=== WHAT IS EXPECTED ===
In the post below on Dioro's cashflow, how much ore does the January 2008 SRK report say HBJ will produce in the next 24-30 months?

=== SOURCE DOCUMENT ===
begin
Cashflow will be pretty lumpy this calendar year due to the cutback expenses at HBJ and Mt Martin (and Mt Marion to a lesser extent). I'm guess that for the remainder of the year HBJ will average a strip ratio of 3-4:1 (though some months it might be under 2:1 and others might produce little or no ore). Mr Martin requires several months of cutback (probably $5-8 million in costs?) before any ore is produced. However, based on the January 2008 SRK report, HBJ will produce over 2.6 million tonnes of ore in the next 24-30months. Realistically, due to Frogs Leg doing accounting for 450-500ktpa of ore and with other pits and U/G sources contributing ore, Dioro are going to creating large ore stockpiles from late 2008. How they handle their cashflows and how this reflected in accounting (and hence headline profits) I have no idea.
end
=== DATA ===
begin
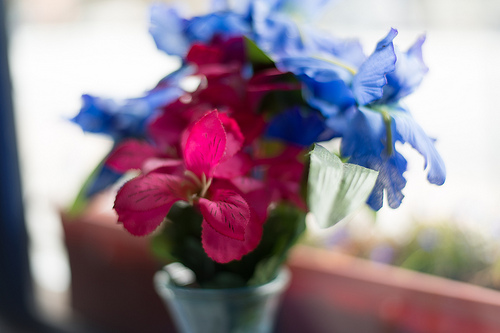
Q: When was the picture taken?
end
=== FULL SOLUTION ===
Over 2.6 million tonnes.